→ **WORK TASK**: Scan the records below for the string "along" and return every line where it appears.

━━━━━ SOURCE INFORMATION ━━━━━

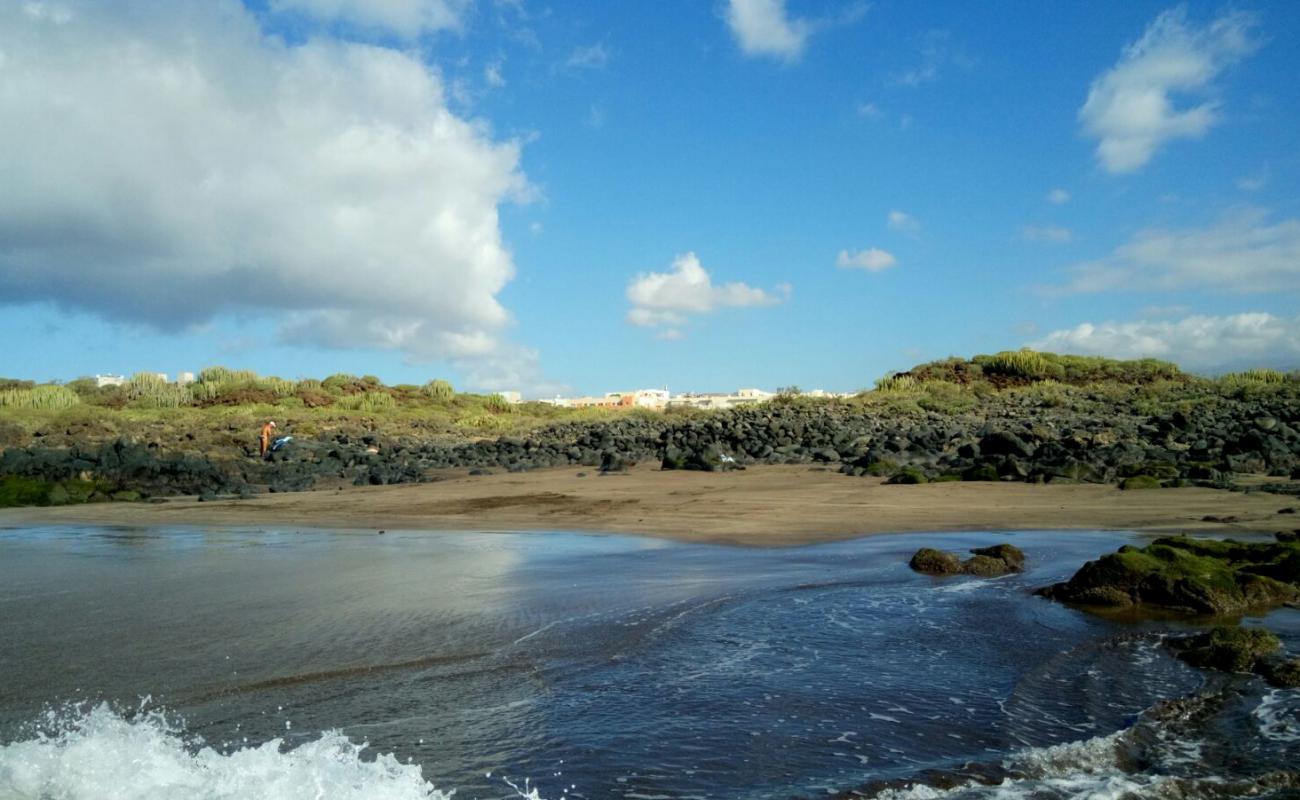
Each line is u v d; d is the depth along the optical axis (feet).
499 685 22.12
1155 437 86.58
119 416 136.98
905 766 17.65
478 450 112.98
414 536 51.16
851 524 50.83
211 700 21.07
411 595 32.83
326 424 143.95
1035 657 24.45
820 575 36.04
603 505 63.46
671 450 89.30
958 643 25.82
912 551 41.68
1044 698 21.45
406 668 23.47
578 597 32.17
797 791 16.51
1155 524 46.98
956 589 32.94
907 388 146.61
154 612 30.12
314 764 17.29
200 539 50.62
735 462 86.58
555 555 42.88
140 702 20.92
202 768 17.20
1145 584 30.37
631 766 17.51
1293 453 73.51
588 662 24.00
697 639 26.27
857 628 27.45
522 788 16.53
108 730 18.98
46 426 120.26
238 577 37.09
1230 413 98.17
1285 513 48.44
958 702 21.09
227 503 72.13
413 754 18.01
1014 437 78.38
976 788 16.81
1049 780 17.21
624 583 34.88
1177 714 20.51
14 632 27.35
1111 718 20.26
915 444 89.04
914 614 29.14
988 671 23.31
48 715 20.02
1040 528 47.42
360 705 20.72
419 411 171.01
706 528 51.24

━━━━━
━━━━━ SOURCE INFORMATION ━━━━━

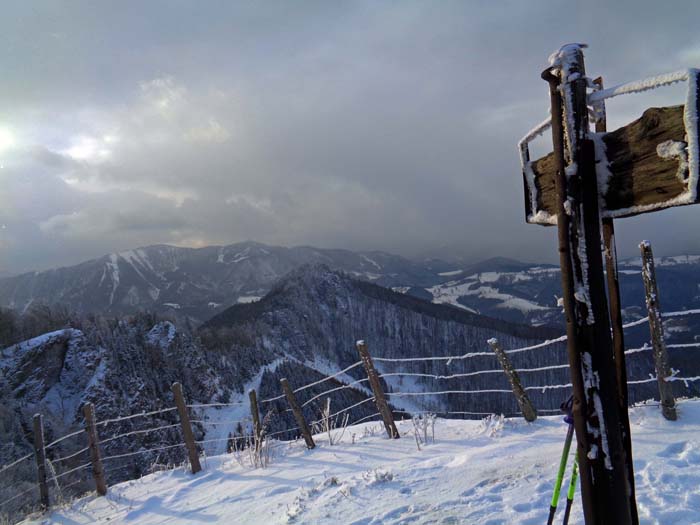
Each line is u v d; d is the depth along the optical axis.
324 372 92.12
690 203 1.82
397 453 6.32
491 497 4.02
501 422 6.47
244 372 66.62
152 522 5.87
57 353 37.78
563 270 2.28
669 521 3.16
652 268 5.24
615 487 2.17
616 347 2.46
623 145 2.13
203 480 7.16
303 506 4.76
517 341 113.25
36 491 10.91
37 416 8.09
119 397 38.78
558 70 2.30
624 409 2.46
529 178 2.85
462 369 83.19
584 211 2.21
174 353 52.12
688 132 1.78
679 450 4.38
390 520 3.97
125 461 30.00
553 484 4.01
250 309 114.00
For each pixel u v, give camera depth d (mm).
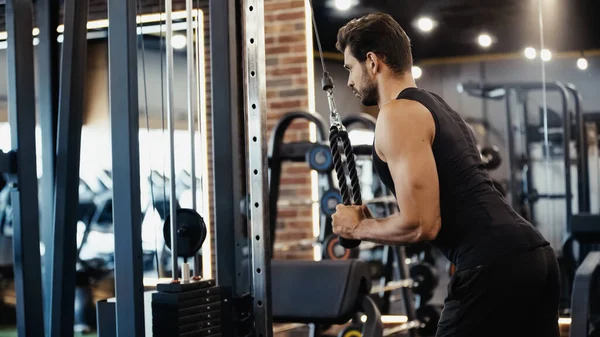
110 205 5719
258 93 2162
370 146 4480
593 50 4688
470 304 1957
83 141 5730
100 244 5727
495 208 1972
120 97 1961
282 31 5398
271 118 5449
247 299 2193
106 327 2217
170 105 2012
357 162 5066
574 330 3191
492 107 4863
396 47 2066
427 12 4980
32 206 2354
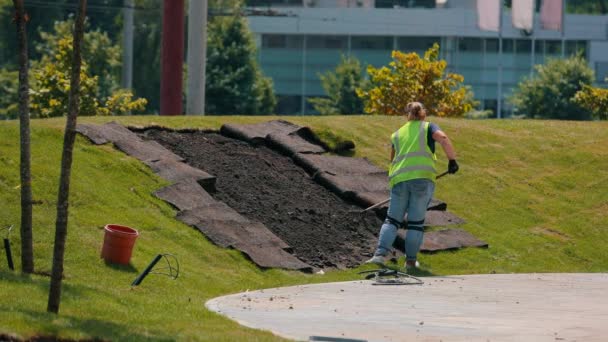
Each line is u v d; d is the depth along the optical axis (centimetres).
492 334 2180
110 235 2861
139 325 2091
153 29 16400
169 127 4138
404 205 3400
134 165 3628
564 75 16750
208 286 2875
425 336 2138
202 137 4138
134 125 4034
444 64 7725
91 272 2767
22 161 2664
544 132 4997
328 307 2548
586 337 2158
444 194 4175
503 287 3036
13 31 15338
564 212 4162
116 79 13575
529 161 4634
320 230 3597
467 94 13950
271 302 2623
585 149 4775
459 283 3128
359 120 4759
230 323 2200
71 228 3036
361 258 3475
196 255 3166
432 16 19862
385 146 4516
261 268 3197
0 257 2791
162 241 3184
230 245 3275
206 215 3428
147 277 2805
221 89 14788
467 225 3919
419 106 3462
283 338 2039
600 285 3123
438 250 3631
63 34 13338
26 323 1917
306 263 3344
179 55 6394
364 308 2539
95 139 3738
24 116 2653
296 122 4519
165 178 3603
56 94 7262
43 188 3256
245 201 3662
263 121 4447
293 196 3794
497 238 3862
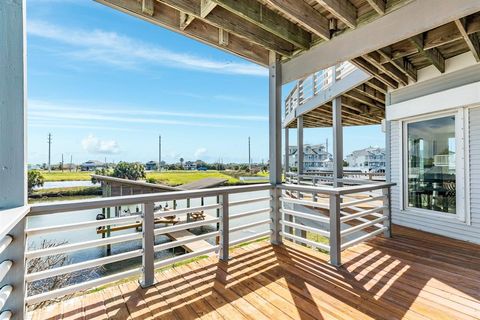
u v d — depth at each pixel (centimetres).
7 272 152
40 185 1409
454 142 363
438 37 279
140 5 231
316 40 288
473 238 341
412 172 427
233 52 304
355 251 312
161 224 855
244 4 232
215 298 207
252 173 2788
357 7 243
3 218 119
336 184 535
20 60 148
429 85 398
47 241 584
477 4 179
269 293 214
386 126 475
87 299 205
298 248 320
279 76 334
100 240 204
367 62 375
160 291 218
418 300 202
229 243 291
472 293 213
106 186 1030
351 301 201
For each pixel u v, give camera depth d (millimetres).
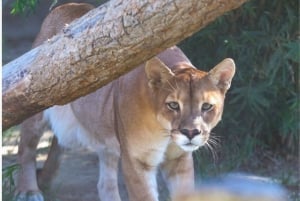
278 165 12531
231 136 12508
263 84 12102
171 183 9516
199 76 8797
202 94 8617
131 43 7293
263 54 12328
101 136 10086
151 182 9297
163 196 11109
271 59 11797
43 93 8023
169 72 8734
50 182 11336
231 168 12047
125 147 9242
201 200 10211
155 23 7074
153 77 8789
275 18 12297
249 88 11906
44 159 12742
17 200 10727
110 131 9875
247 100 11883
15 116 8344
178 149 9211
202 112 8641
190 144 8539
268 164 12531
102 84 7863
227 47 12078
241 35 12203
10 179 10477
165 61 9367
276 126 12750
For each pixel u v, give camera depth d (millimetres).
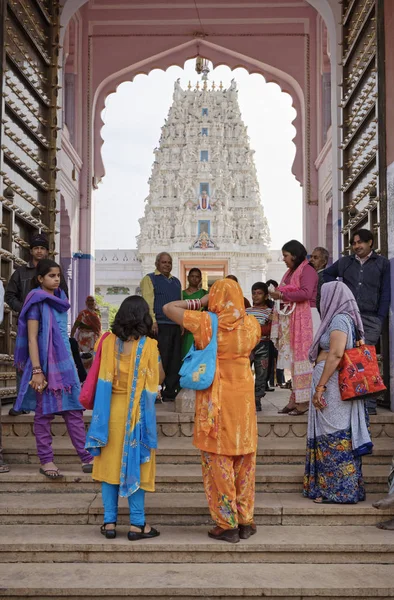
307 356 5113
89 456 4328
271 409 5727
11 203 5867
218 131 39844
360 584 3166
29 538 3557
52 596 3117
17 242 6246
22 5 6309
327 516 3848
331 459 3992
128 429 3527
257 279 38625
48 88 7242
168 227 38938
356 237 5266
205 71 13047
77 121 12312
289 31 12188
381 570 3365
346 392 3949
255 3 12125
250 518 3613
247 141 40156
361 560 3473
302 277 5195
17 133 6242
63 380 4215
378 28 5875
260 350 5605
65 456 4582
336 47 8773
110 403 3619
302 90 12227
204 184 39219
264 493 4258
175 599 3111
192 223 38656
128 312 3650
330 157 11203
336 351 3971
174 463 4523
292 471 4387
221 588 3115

━━━━━
━━━━━ SOURCE INFORMATION ━━━━━

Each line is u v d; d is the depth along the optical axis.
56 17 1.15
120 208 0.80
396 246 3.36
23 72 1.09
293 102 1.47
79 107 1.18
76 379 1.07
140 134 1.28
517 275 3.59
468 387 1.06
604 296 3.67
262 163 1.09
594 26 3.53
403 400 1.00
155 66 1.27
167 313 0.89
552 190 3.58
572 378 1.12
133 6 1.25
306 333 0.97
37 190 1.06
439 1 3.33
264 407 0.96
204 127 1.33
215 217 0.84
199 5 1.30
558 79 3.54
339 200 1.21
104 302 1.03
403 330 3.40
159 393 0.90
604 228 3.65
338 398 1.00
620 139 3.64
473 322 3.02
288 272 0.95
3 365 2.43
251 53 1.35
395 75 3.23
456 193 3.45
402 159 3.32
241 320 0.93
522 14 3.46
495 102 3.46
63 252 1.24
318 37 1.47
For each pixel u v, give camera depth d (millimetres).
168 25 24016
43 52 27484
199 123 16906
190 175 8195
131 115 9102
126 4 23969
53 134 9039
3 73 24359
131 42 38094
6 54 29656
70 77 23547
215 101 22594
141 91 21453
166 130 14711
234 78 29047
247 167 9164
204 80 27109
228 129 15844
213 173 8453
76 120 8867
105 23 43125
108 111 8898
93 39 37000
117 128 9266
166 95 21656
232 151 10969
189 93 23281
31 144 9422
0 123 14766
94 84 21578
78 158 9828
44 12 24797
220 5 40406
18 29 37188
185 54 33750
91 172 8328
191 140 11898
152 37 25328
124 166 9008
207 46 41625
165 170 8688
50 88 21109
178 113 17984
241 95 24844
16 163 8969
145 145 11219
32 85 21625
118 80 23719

━━━━━

→ **ANSWER TO THIS EXERCISE**:
Each line is u v d; d is the depth along the optical axis (feet).
Each line is u v d; d is the depth along the optical axis.
Each line is u v d; d is the depth along the optical axis (centimetres).
Each line is u v d; d is the depth along the optical axis.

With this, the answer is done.